Sob a ameaça de retomar túmulos, a concessionária Cortel SP, responsável pela administração de cinco cemitérios municipais de São Paulo, incluindo o do Araçá, começou a cobrar das famílias uma taxa anual para a limpeza e conservação de jazigos. A ação é realizada sem a autorização da Prefeitura e fere os termos do já escandaloso contrato de privatização firmado com a gestão de Ricardo Nunes (MDB). A denúncia é do portal UOL.
Mesmo que não seja obrigatório o pagamento da taxa, como alega a empresa, a ação é ilegal, segundo a prefeitura. No entanto, o comunicado enviado aos familiares explicando a medida, não dá essa opção. Segundo o Uol, que teve acesso ao documento, a notificação diz ser “necessária a contratação” do serviço para garantir que o túmulo não corra risco de ser considerado abandonado.

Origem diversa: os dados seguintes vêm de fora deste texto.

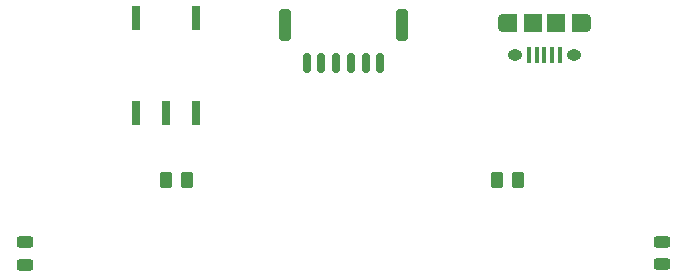
<source format=gbr>
%TF.GenerationSoftware,KiCad,Pcbnew,7.0.7-rc1*%
%TF.CreationDate,2024-03-01T23:28:45-05:00*%
%TF.ProjectId,COMPCBSTATIC,434f4d50-4342-4535-9441-5449432e6b69,rev?*%
%TF.SameCoordinates,Original*%
%TF.FileFunction,Paste,Top*%
%TF.FilePolarity,Positive*%
%FSLAX46Y46*%
G04 Gerber Fmt 4.6, Leading zero omitted, Abs format (unit mm)*
G04 Created by KiCad (PCBNEW 7.0.7-rc1) date 2024-03-01 23:28:45*
%MOMM*%
%LPD*%
G01*
G04 APERTURE LIST*
G04 Aperture macros list*
%AMRoundRect*
0 Rectangle with rounded corners*
0 $1 Rounding radius*
0 $2 $3 $4 $5 $6 $7 $8 $9 X,Y pos of 4 corners*
0 Add a 4 corners polygon primitive as box body*
4,1,4,$2,$3,$4,$5,$6,$7,$8,$9,$2,$3,0*
0 Add four circle primitives for the rounded corners*
1,1,$1+$1,$2,$3*
1,1,$1+$1,$4,$5*
1,1,$1+$1,$6,$7*
1,1,$1+$1,$8,$9*
0 Add four rect primitives between the rounded corners*
20,1,$1+$1,$2,$3,$4,$5,0*
20,1,$1+$1,$4,$5,$6,$7,0*
20,1,$1+$1,$6,$7,$8,$9,0*
20,1,$1+$1,$8,$9,$2,$3,0*%
G04 Aperture macros list end*
%ADD10O,0.890000X1.550000*%
%ADD11O,1.250000X0.950000*%
%ADD12R,0.400000X1.350000*%
%ADD13R,1.200000X1.550000*%
%ADD14R,1.500000X1.550000*%
%ADD15RoundRect,0.243750X0.456250X-0.243750X0.456250X0.243750X-0.456250X0.243750X-0.456250X-0.243750X0*%
%ADD16RoundRect,0.150000X0.150000X0.700000X-0.150000X0.700000X-0.150000X-0.700000X0.150000X-0.700000X0*%
%ADD17RoundRect,0.250000X0.250000X1.100000X-0.250000X1.100000X-0.250000X-1.100000X0.250000X-1.100000X0*%
%ADD18RoundRect,0.250000X0.262500X0.450000X-0.262500X0.450000X-0.262500X-0.450000X0.262500X-0.450000X0*%
%ADD19R,0.762000X2.032000*%
%ADD20RoundRect,0.250000X-0.262500X-0.450000X0.262500X-0.450000X0.262500X0.450000X-0.262500X0.450000X0*%
G04 APERTURE END LIST*
D10*
%TO.C,J2*%
X72500000Y-59500000D03*
D11*
X71500000Y-62200000D03*
X66500000Y-62200000D03*
D10*
X65500000Y-59500000D03*
D12*
X70300000Y-62200000D03*
X69650000Y-62200000D03*
X69000000Y-62200000D03*
X68350000Y-62200000D03*
X67700000Y-62200000D03*
D13*
X71900000Y-59500000D03*
D14*
X70000000Y-59500000D03*
X68000000Y-59500000D03*
D13*
X66100000Y-59500000D03*
%TD*%
D15*
%TO.C,D1*%
X79000000Y-79875000D03*
X79000000Y-78000000D03*
%TD*%
D16*
%TO.C,J1*%
X55125000Y-62850000D03*
X53875000Y-62850000D03*
X52625000Y-62850000D03*
X51375000Y-62850000D03*
X50125000Y-62850000D03*
X48875000Y-62850000D03*
D17*
X56975000Y-59650000D03*
X47025000Y-59650000D03*
%TD*%
D18*
%TO.C,R2*%
X38762500Y-72750000D03*
X36937500Y-72750000D03*
%TD*%
D15*
%TO.C,D2*%
X25000000Y-79937500D03*
X25000000Y-78062500D03*
%TD*%
D19*
%TO.C,SW1*%
X34460000Y-67078000D03*
X37000000Y-67078000D03*
X39540000Y-67078000D03*
X39540000Y-59077000D03*
X34460000Y-59077000D03*
%TD*%
D20*
%TO.C,R1*%
X64987500Y-72750000D03*
X66812500Y-72750000D03*
%TD*%
M02*

</source>
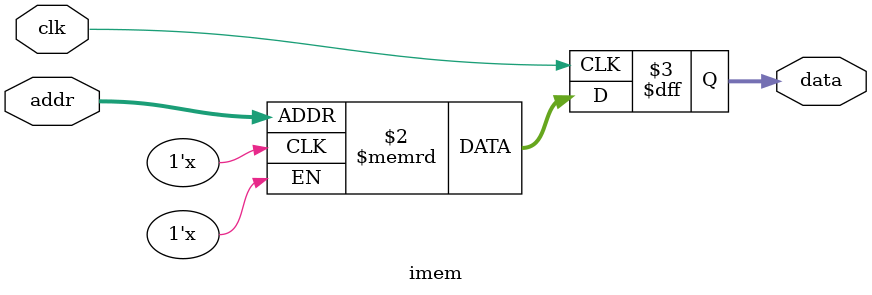
<source format=sv>
module imem #(
    parameter ADDR_WIDTH = 10       // depth = 2^ADDR_WIDTH
) (
    input  logic                    clk,   // clock
    input  logic [ADDR_WIDTH-1:0]  addr,   // word-aligned address
    output logic [31:0]            data    // fetched instruction
);
  // declare your memory array
    logic [31:0] mem [0:(1<<ADDR_WIDTH)-1];

  // synchronous read
    always_ff @(posedge clk) begin
        data <= mem[addr];
    end
endmodule

</source>
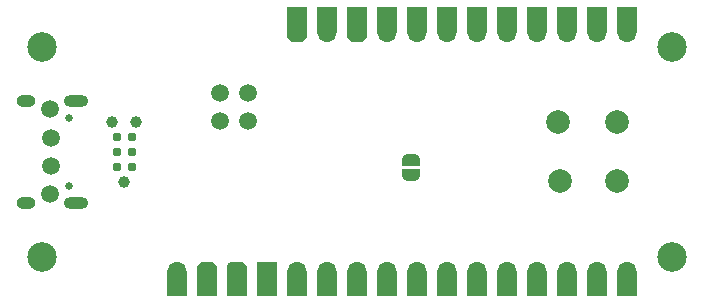
<source format=gbr>
%TF.GenerationSoftware,KiCad,Pcbnew,9.0.7*%
%TF.CreationDate,2026-01-28T15:54:31+01:00*%
%TF.ProjectId,RoyalBlue54L-Feather,526f7961-6c42-46c7-9565-35344c2d4665,rev?*%
%TF.SameCoordinates,Original*%
%TF.FileFunction,Soldermask,Bot*%
%TF.FilePolarity,Negative*%
%FSLAX46Y46*%
G04 Gerber Fmt 4.6, Leading zero omitted, Abs format (unit mm)*
G04 Created by KiCad (PCBNEW 9.0.7) date 2026-01-28 15:54:31*
%MOMM*%
%LPD*%
G01*
G04 APERTURE LIST*
G04 Aperture macros list*
%AMOutline5P*
0 Free polygon, 5 corners , with rotation*
0 The origin of the aperture is its center*
0 number of corners: always 5*
0 $1 to $10 corner X, Y*
0 $11 Rotation angle, in degrees counterclockwise*
0 create outline with 5 corners*
4,1,5,$1,$2,$3,$4,$5,$6,$7,$8,$9,$10,$1,$2,$11*%
%AMOutline6P*
0 Free polygon, 6 corners , with rotation*
0 The origin of the aperture is its center*
0 number of corners: always 6*
0 $1 to $12 corner X, Y*
0 $13 Rotation angle, in degrees counterclockwise*
0 create outline with 6 corners*
4,1,6,$1,$2,$3,$4,$5,$6,$7,$8,$9,$10,$11,$12,$1,$2,$13*%
%AMOutline7P*
0 Free polygon, 7 corners , with rotation*
0 The origin of the aperture is its center*
0 number of corners: always 7*
0 $1 to $14 corner X, Y*
0 $15 Rotation angle, in degrees counterclockwise*
0 create outline with 7 corners*
4,1,7,$1,$2,$3,$4,$5,$6,$7,$8,$9,$10,$11,$12,$13,$14,$1,$2,$15*%
%AMOutline8P*
0 Free polygon, 8 corners , with rotation*
0 The origin of the aperture is its center*
0 number of corners: always 8*
0 $1 to $16 corner X, Y*
0 $17 Rotation angle, in degrees counterclockwise*
0 create outline with 8 corners*
4,1,8,$1,$2,$3,$4,$5,$6,$7,$8,$9,$10,$11,$12,$13,$14,$15,$16,$1,$2,$17*%
%AMFreePoly0*
4,1,23,0.500000,-0.750000,0.000000,-0.750000,0.000000,-0.745722,-0.065263,-0.745722,-0.191342,-0.711940,-0.304381,-0.646677,-0.396677,-0.554381,-0.461940,-0.441342,-0.495722,-0.315263,-0.495722,-0.250000,-0.500000,-0.250000,-0.500000,0.250000,-0.495722,0.250000,-0.495722,0.315263,-0.461940,0.441342,-0.396677,0.554381,-0.304381,0.646677,-0.191342,0.711940,-0.065263,0.745722,0.000000,0.745722,
0.000000,0.750000,0.500000,0.750000,0.500000,-0.750000,0.500000,-0.750000,$1*%
%AMFreePoly1*
4,1,23,0.000000,0.745722,0.065263,0.745722,0.191342,0.711940,0.304381,0.646677,0.396677,0.554381,0.461940,0.441342,0.495722,0.315263,0.495722,0.250000,0.500000,0.250000,0.500000,-0.250000,0.495722,-0.250000,0.495722,-0.315263,0.461940,-0.441342,0.396677,-0.554381,0.304381,-0.646677,0.191342,-0.711940,0.065263,-0.745722,0.000000,-0.745722,0.000000,-0.750000,-0.500000,-0.750000,
-0.500000,0.750000,0.000000,0.750000,0.000000,0.745722,0.000000,0.745722,$1*%
%AMFreePoly2*
4,1,13,-0.850000,0.425000,-0.425000,0.850000,0.425000,0.850000,0.850000,0.425000,0.850000,-0.425000,0.425000,-0.850000,-0.425000,-0.850000,-0.556332,-0.829199,-0.674809,-0.768832,-0.768832,-0.674809,-0.829199,-0.556332,-0.850000,-0.425000,-0.850000,0.425000,-0.850000,0.425000,$1*%
G04 Aperture macros list end*
%ADD10C,2.500000*%
%ADD11C,0.650000*%
%ADD12O,2.100000X1.000000*%
%ADD13O,1.600000X1.000000*%
%ADD14Outline8P,-0.850000X0.425000X-0.425000X0.850000X0.425000X0.850000X0.850000X0.425000X0.850000X-0.425000X0.425000X-0.850000X-0.425000X-0.850000X-0.850000X-0.425000X90.000000*%
%ADD15R,1.700000X1.700000*%
%ADD16O,1.700000X1.700000*%
%ADD17R,1.700000X2.120000*%
%ADD18FreePoly0,90.000000*%
%ADD19FreePoly1,90.000000*%
%ADD20C,1.500000*%
%ADD21Outline8P,-0.850000X0.425000X-0.425000X0.850000X0.425000X0.850000X0.850000X0.425000X0.850000X-0.425000X0.425000X-0.850000X-0.425000X-0.850000X-0.850000X-0.425000X270.000000*%
%ADD22FreePoly2,270.000000*%
%ADD23C,2.000000*%
%ADD24C,0.990600*%
%ADD25C,0.787400*%
G04 APERTURE END LIST*
D10*
%TO.C,H4*%
X174980000Y-113870000D03*
%TD*%
%TO.C,H2*%
X174980000Y-96090000D03*
%TD*%
D11*
%TO.C,J3*%
X123960000Y-102090000D03*
X123960000Y-107870000D03*
D12*
X124490000Y-100660000D03*
D13*
X120310000Y-100660000D03*
D12*
X124490000Y-109300000D03*
D13*
X120310000Y-109300000D03*
%TD*%
D10*
%TO.C,H3*%
X121640000Y-113870000D03*
%TD*%
%TO.C,H1*%
X121640000Y-96090000D03*
%TD*%
D14*
%TO.C,J2*%
X143230000Y-94820000D03*
X143230000Y-94820000D03*
D15*
X143230000Y-93550000D03*
D16*
X145770000Y-94820000D03*
D17*
X145770000Y-93760000D03*
D14*
X148310000Y-94820000D03*
D17*
X148310000Y-93760000D03*
D16*
X150850000Y-94820000D03*
D17*
X150850000Y-93760000D03*
D16*
X153390000Y-94820000D03*
D17*
X153390000Y-93760000D03*
D16*
X155930000Y-94820000D03*
D17*
X155930000Y-93760000D03*
D16*
X158470000Y-94820000D03*
D17*
X158470000Y-93760000D03*
D16*
X161010000Y-94820000D03*
D17*
X161010000Y-93760000D03*
D16*
X163550000Y-94820000D03*
D17*
X163550000Y-93760000D03*
D16*
X166090000Y-94820000D03*
D17*
X166090000Y-93760000D03*
D16*
X168630000Y-94820000D03*
D17*
X168630000Y-93760000D03*
D16*
X171170000Y-94820000D03*
D17*
X171170000Y-93760000D03*
%TD*%
D18*
%TO.C,JP1*%
X152860000Y-106980000D03*
D19*
X152860000Y-105680000D03*
%TD*%
D20*
%TO.C,TP12*%
X136700000Y-102380000D03*
%TD*%
%TO.C,TP9*%
X139100000Y-99980000D03*
%TD*%
D16*
%TO.C,J1*%
X133070000Y-115140000D03*
D17*
X133070000Y-116200000D03*
D21*
X135610000Y-115140000D03*
D17*
X135610000Y-116200000D03*
D22*
X138150000Y-115140000D03*
D17*
X138150000Y-116200000D03*
D15*
X140690000Y-115140000D03*
D17*
X140690000Y-116200000D03*
D16*
X143230000Y-115140000D03*
D17*
X143230000Y-116200000D03*
D16*
X145770000Y-115140000D03*
D17*
X145770000Y-116200000D03*
D16*
X148310000Y-115140000D03*
D17*
X148310000Y-116200000D03*
D16*
X150850000Y-115140000D03*
D17*
X150850000Y-116200000D03*
D16*
X153390000Y-115140000D03*
D17*
X153390000Y-116200000D03*
D16*
X155930000Y-115140000D03*
D17*
X155930000Y-116200000D03*
D16*
X158470000Y-115140000D03*
D17*
X158470000Y-116200000D03*
D16*
X161010000Y-115140000D03*
D17*
X161010000Y-116200000D03*
D16*
X163550000Y-115140000D03*
D17*
X163550000Y-116200000D03*
D16*
X166090000Y-115140000D03*
D17*
X166090000Y-116200000D03*
D16*
X168630000Y-115140000D03*
D17*
X168630000Y-116200000D03*
D16*
X171170000Y-115140000D03*
D17*
X171170000Y-116200000D03*
%TD*%
D20*
%TO.C,TP6*%
X122300000Y-108580000D03*
%TD*%
%TO.C,TP8*%
X122400000Y-103780000D03*
%TD*%
D23*
%TO.C,TP1*%
X170360000Y-102480000D03*
%TD*%
%TO.C,TP4*%
X165510000Y-107480000D03*
%TD*%
D20*
%TO.C,TP11*%
X139100000Y-102380000D03*
%TD*%
%TO.C,TP5*%
X122300000Y-101380000D03*
%TD*%
%TO.C,TP10*%
X136700000Y-99980000D03*
%TD*%
%TO.C,TP7*%
X122400000Y-106180000D03*
%TD*%
D23*
%TO.C,TP3*%
X170360000Y-107480000D03*
%TD*%
D24*
%TO.C,J8*%
X128610000Y-107512500D03*
X127594000Y-102432500D03*
X129626000Y-102432500D03*
D25*
X127975000Y-106242500D03*
X129245000Y-106242500D03*
X127975000Y-104972500D03*
X129245000Y-104972500D03*
X127975000Y-103702500D03*
X129245000Y-103702500D03*
%TD*%
D23*
%TO.C,TP2*%
X165360000Y-102480000D03*
%TD*%
M02*

</source>
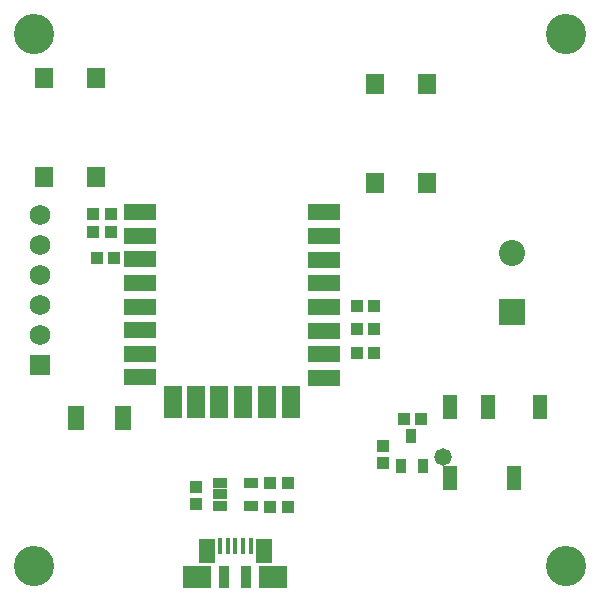
<source format=gts>
G04 Layer_Color=8388736*
%FSLAX25Y25*%
%MOIN*%
G70*
G01*
G75*
%ADD36R,0.03950X0.04343*%
%ADD37R,0.03517X0.04698*%
%ADD38R,0.04698X0.03517*%
%ADD39R,0.04343X0.03950*%
%ADD40R,0.05721X0.08280*%
%ADD41R,0.09363X0.07493*%
%ADD42R,0.03654X0.07493*%
%ADD43R,0.01784X0.05446*%
%ADD44R,0.05524X0.08280*%
%ADD45R,0.04737X0.07887*%
%ADD46R,0.06312X0.07099*%
%ADD47R,0.10800X0.05300*%
%ADD48R,0.06300X0.10800*%
%ADD49R,0.06863X0.06863*%
%ADD50C,0.06863*%
%ADD51C,0.08674*%
%ADD52R,0.08674X0.08674*%
%ADD53C,0.13398*%
%ADD54C,0.05800*%
D36*
X225492Y196850D02*
D03*
X231201D02*
D03*
X202498Y145551D02*
D03*
X196789D02*
D03*
X202498Y137677D02*
D03*
X196789D02*
D03*
X138878Y220472D02*
D03*
X144587D02*
D03*
X225492Y204724D02*
D03*
X231201D02*
D03*
X225492Y188976D02*
D03*
X231201D02*
D03*
X241240Y166929D02*
D03*
X246948D02*
D03*
D37*
X240157Y151181D02*
D03*
X243700Y161319D02*
D03*
X247637Y151181D02*
D03*
D38*
X179959Y145551D02*
D03*
Y141811D02*
D03*
Y138071D02*
D03*
X190155D02*
D03*
Y145551D02*
D03*
D39*
X143701Y235138D02*
D03*
Y229429D02*
D03*
X172085Y138760D02*
D03*
Y144468D02*
D03*
X137795Y235138D02*
D03*
Y229429D02*
D03*
X234252Y157972D02*
D03*
Y152263D02*
D03*
D40*
X131890Y167323D02*
D03*
X147638D02*
D03*
D41*
X197638Y114173D02*
D03*
X172441D02*
D03*
D42*
X188583D02*
D03*
X181299D02*
D03*
D43*
X185039Y124606D02*
D03*
X182480D02*
D03*
X179921D02*
D03*
X187598D02*
D03*
X190157D02*
D03*
D44*
X175492Y123130D02*
D03*
X194587D02*
D03*
D45*
X256693Y170866D02*
D03*
Y147244D02*
D03*
X277952D02*
D03*
X269291Y170866D02*
D03*
X286614D02*
D03*
D46*
X121260Y280709D02*
D03*
X138583D02*
D03*
Y247638D02*
D03*
X121260D02*
D03*
X231496Y245669D02*
D03*
X248819D02*
D03*
Y278740D02*
D03*
X231496D02*
D03*
D47*
X214604Y235860D02*
D03*
Y228060D02*
D03*
Y220060D02*
D03*
Y212260D02*
D03*
Y204360D02*
D03*
X214704Y196460D02*
D03*
Y188660D02*
D03*
Y180760D02*
D03*
X153204Y180860D02*
D03*
Y188760D02*
D03*
Y196560D02*
D03*
Y204360D02*
D03*
Y212360D02*
D03*
Y220160D02*
D03*
Y228060D02*
D03*
Y235860D02*
D03*
D48*
X195604Y172660D02*
D03*
X187804D02*
D03*
X203604D02*
D03*
X179804D02*
D03*
X172004D02*
D03*
X164204D02*
D03*
D49*
X120079Y185039D02*
D03*
D50*
Y195039D02*
D03*
Y205039D02*
D03*
Y215039D02*
D03*
Y225039D02*
D03*
Y235039D02*
D03*
D51*
X277362Y222441D02*
D03*
D52*
Y202756D02*
D03*
D53*
X118110Y295276D02*
D03*
Y118110D02*
D03*
X295276D02*
D03*
Y295276D02*
D03*
D54*
X254300Y154300D02*
D03*
M02*

</source>
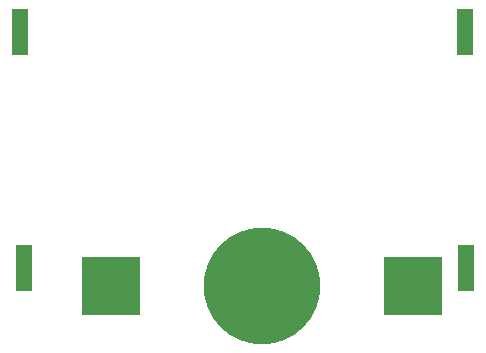
<source format=gbr>
%FSLAX35Y35*%
%MOIN*%
G04 EasyPC Gerber Version 18.0.9 Build 3640 *
%ADD84R,0.05600X0.15348*%
%ADD85R,0.19679X0.19679*%
%ADD86C,0.38970*%
X0Y0D02*
D02*
D84*
X33856Y138219D03*
X35037Y59478D03*
X182281Y138219D03*
X182675Y59478D03*
D02*
D85*
X64171Y53356D03*
X164959D03*
D02*
D86*
X114565D03*
X0Y0D02*
M02*

</source>
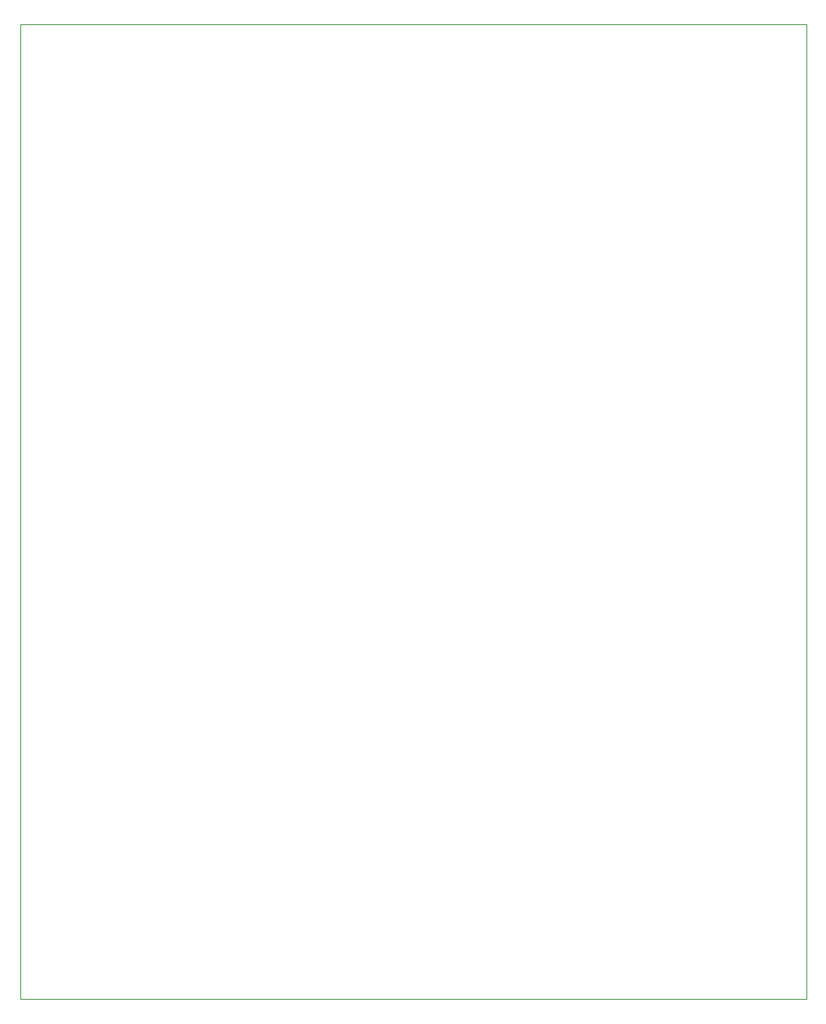
<source format=gbr>
%TF.GenerationSoftware,KiCad,Pcbnew,7.0.2*%
%TF.CreationDate,2023-09-20T16:53:15-03:00*%
%TF.ProjectId,Pontes_3sensores,506f6e74-6573-45f3-9373-656e736f7265,rev?*%
%TF.SameCoordinates,Original*%
%TF.FileFunction,Profile,NP*%
%FSLAX46Y46*%
G04 Gerber Fmt 4.6, Leading zero omitted, Abs format (unit mm)*
G04 Created by KiCad (PCBNEW 7.0.2) date 2023-09-20 16:53:15*
%MOMM*%
%LPD*%
G01*
G04 APERTURE LIST*
%TA.AperFunction,Profile*%
%ADD10C,0.100000*%
%TD*%
G04 APERTURE END LIST*
D10*
X57400000Y-51550000D02*
X142500000Y-51550000D01*
X142500000Y-156950000D01*
X57400000Y-156950000D01*
X57400000Y-51550000D01*
M02*

</source>
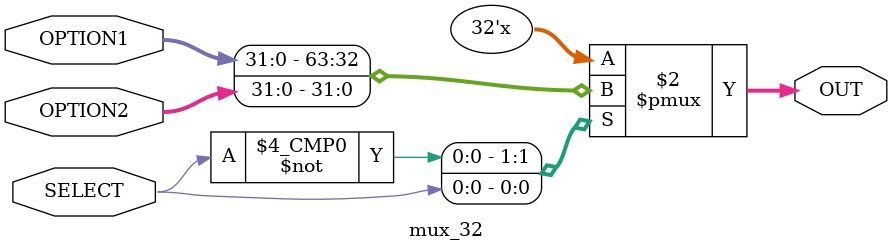
<source format=v>
`timescale 1ns/100ps
module pc_unit(CLK,RESET,PC,selOFFSET,isBranching,busywait);
    input CLK,RESET,isBranching,busywait;
    wire [31:0] PC_4;
    output reg [31:0] PC;
    input [31:0] selOFFSET;

    wire [31:0] TargetAddress,PCNext;

    pc_adder add_pc(PC,PC_4);//this calculates the instruction which is after the current instruction. i.e PC+4
    JBAdder jbadder(PC_4,selOFFSET,TargetAddress);//this module calculates the jump address
    mux_32 nextpc_address(PC_4,TargetAddress,isBranching,PCNext);//selecting the next PC is TargetAdress or PC+4

    always @(posedge CLK) begin
        
            if(RESET) begin
                PC <= #1 0; //0 is taken and updated to PC after 1 time unit
            end
            else if(busywait == 1'b0) begin
                PC <= #1 PCNext; //Hold one time unit and update PC by PCNext
            end
        end 
endmodule

module pc_adder(PC,PC_4);
    input [31:0] PC;
    output reg [31:0] PC_4;
    always @(PC) begin
        #1 PC_4 = PC + 32'd4; //PC + 4 is calculated here. It updates after 1 sec when PC changes
    end
endmodule

module JBAdder(PC_4,selOFFSET,TargetAddress);
    input [31:0] PC_4,selOFFSET;
    output [31:0] TargetAddress;
    assign #2 TargetAddress = PC_4 + selOFFSET;//TargetAddress is the address calculated to jump in j and beq instructions
endmodule

module mux_32(OPTION1,OPTION2,SELECT,OUT);//This mux is used to select for PCNext from PC+4 and TargetAddress.inputs and output of this mux is 32 bits.
    input [31:0] OPTION1,OPTION2;
    input SELECT;
    output reg [31:0] OUT;
    always @(SELECT,OPTION1,OPTION2) begin
        case(SELECT)
            1'd0 : OUT = OPTION1;
            1'd1 : OUT = OPTION2;
        endcase
    end
endmodule
</source>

E por conseguinte, não seja retomado pela concessionária.
O comunicado é acompanhado de um boleto com prazo de 20 dias para o pagamento. Quem se antecipar à data, é “bonificado” com 10% de desconto. Conforme a carta, o objetivo é a manutenção regular e zeladoria dos túmulos, dentro e fora deles. E ainda, “da garantia total por danos e furtos de elementos como placas e portões e também quedas de árvores que possam prejudicar o jazigo.”
Assim como ocorre em todos os processos de privatização, marcados por irregularidades, omissões, elevação abusiva de preços e queda da qualidade dos serviços, a dos cemitérios paulistanos não é diferente.
Em novembro de 2024, o ministro Flávio Dino ordenou que as empresas voltassem a praticar os preços válidos até a data da concessão, em novembro de 2023. Os aumentos foram expressivos. O preço de um caixão básico, por exemplo, subiu de R$ 147,14 para R$ 695,63.
Além disso, em apenas um ano de privatização os resultados apresentados pelas concessionárias eram catastróficos: quedas de muros de cemitérios, reclamações sobre aumento de preços, de falta de zeladoria a ossadas expostas. Sem falar da dificuldade de acesso à gratuidade aos serviços pela população carente. A situação foi denunciada em reportagem do HP.
“A privatização (dos cemitérios) não poderia ter sido um pesadelo maior para o cidadão paulistano. Os preços aumentaram até 11 vezes do praticado antes de privatizado e, além disso, os serviços ao público pioraram”, disse na ocasião o deputado estadual Simão Pedro (PT/SP). “Esse é um serviço de natureza pública essencial, pois o amparo ao luto jamais deveria ter sido objeto da sanha dos lucros”, completou o parlamentar.
A decisão anterior do ministro Dino foi tomada na data em que a concessão dos cemitérios e crematório municipal à iniciativa privada completou dois anos. A ação foi movida pelo Partido Comunista do Brasil (PCdoB), que apontou “exploração comercial abusiva, especialmente no momento de maior vulnerabilidade emocional das famílias enlutadas”. A determinação que proíbe o aumento das taxas após a privatização permanecerá em vigor até que o plenário da Corte tome uma decisão sobre o assunto.
Em janeiro deste ano, ao estipular o prazo de 15 dias para a prefeitura se explicar sobre os aumentos abusivos praticados pelas empresas, o ministro afirmou que “serviços públicos diretamente vinculados à vida e à morte são assuntos de estatura constitucional, não meramente de ‘mercado’”.
Segundo o UOL, as empresas que assumiram o serviço funerário na cidade passaram a vender serviços não estabelecidos no contrato. Quais sejam: gavetas por tempo indeterminado – em vez do prazo fixo de três anos – além de cobrar taxas acima das estipuladas na tabela para sepultamentos e exumações. Também foram observados casos em que as concessionárias iniciaram processos administrativos para a retomada de jazigos.
De acordo com o veículo, até o final do ano passado, por exemplo, 566 famílias já haviam perdido o direito sobre sepulturas localizadas nos cemitérios do Araçá, Vila Mariana e Quarta Parada. E ao menos outras 17.529 famílias corriam esse risco.